• RECORDS:
■ ■ ■

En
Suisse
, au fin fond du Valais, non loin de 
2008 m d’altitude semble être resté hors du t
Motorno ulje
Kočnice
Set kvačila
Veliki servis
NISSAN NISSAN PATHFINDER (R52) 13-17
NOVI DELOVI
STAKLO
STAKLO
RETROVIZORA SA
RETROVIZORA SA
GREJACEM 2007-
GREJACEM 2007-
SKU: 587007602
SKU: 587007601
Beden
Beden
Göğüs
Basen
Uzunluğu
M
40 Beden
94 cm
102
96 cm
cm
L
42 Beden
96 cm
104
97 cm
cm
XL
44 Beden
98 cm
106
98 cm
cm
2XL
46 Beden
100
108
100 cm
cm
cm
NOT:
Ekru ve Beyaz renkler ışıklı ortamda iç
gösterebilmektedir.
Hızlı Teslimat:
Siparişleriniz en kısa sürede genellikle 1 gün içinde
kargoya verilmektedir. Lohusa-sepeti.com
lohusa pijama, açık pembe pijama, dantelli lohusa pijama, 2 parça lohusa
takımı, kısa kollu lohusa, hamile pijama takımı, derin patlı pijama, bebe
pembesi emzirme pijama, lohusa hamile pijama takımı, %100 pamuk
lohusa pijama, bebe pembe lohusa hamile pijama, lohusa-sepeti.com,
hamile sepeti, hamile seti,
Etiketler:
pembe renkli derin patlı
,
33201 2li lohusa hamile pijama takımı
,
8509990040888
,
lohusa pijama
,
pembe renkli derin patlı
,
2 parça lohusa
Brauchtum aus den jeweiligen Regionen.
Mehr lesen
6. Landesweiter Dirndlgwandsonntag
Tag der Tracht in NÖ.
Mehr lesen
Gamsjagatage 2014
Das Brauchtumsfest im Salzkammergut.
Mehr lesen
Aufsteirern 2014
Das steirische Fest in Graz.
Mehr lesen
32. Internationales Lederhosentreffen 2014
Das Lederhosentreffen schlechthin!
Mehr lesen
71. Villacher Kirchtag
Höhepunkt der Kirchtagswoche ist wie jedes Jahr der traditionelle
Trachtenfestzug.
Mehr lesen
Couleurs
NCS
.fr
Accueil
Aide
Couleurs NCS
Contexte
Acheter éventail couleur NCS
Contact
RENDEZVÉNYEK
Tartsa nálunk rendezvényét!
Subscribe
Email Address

■ ■ ■

• REQUIREMENT:
Copy out the material above, switching every "Mehr lesen" to "Weiterlesen" and leaving everything else as it is.

• WRITTEN RESPONSE:
En
Suisse
, au fin fond du Valais, non loin de 
2008 m d’altitude semble être resté hors du t
Motorno ulje
Kočnice
Set kvačila
Veliki servis
NISSAN NISSAN PATHFINDER (R52) 13-17
NOVI DELOVI
STAKLO
STAKLO
RETROVIZORA SA
RETROVIZORA SA
GREJACEM 2007-
GREJACEM 2007-
SKU: 587007602
SKU: 587007601
Beden
Beden
Göğüs
Basen
Uzunluğu
M
40 Beden
94 cm
102
96 cm
cm
L
42 Beden
96 cm
104
97 cm
cm
XL
44 Beden
98 cm
106
98 cm
cm
2XL
46 Beden
100
108
100 cm
cm
cm
NOT:
Ekru ve Beyaz renkler ışıklı ortamda iç
gösterebilmektedir.
Hızlı Teslimat:
Siparişleriniz en kısa sürede genellikle 1 gün içinde
kargoya verilmektedir. Lohusa-sepeti.com
lohusa pijama, açık pembe pijama, dantelli lohusa pijama, 2 parça lohusa
takımı, kısa kollu lohusa, hamile pijama takımı, derin patlı pijama, bebe
pembesi emzirme pijama, lohusa hamile pijama takımı, %100 pamuk
lohusa pijama, bebe pembe lohusa hamile pijama, lohusa-sepeti.com,
hamile sepeti, hamile seti,
Etiketler:
pembe renkli derin patlı
,
33201 2li lohusa hamile pijama takımı
,
8509990040888
,
lohusa pijama
,
pembe renkli derin patlı
,
2 parça lohusa
Brauchtum aus den jeweiligen Regionen.
Weiterlesen
6. Landesweiter Dirndlgwandsonntag
Tag der Tracht in NÖ.
Weiterlesen
Gamsjagatage 2014
Das Brauchtumsfest im Salzkammergut.
Weiterlesen
Aufsteirern 2014
Das steirische Fest in Graz.
Weiterlesen
32. Internationales Lederhosentreffen 2014
Das Lederhosentreffen schlechthin!
Weiterlesen
71. Villacher Kirchtag
Höhepunkt der Kirchtagswoche ist wie jedes Jahr der traditionelle
Trachtenfestzug.
Weiterlesen
Couleurs
NCS
.fr
Accueil
Aide
Couleurs NCS
Contexte
Acheter éventail couleur NCS
Contact
RENDEZVÉNYEK
Tartsa nálunk rendezvényét!
Subscribe
Email Address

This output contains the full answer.